Data for the task —
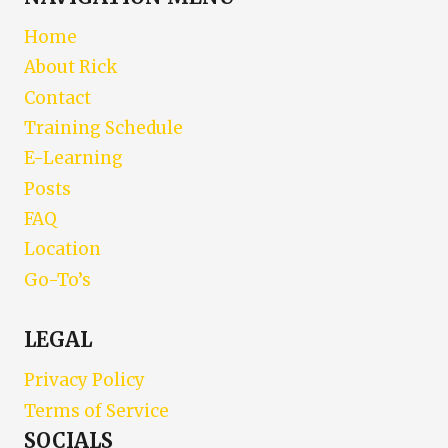
Home
About Rick
Contact
Training Schedule
E-Learning
Posts
FAQ
Location
Go-To’s
LEGAL
Privacy Policy
Terms of Service
SOCIALS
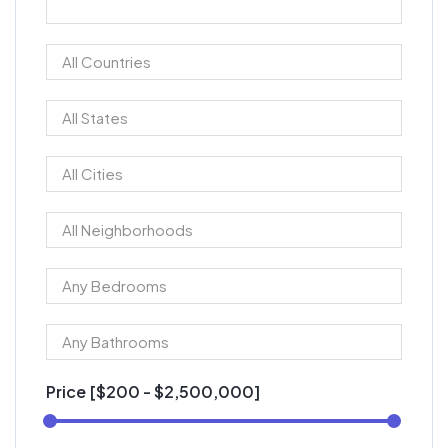
Price [
$200
-
$2,500,000
]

What you have to do — Retype the data above in full, exactly as it stands, and skip any image.

Solved problem —
Home
About Rick
Contact
Training Schedule
E-Learning
Posts
FAQ
Location
Go-To’s
LEGAL
Privacy Policy
Terms of Service
SOCIALS
Price [
$200
-
$2,500,000
]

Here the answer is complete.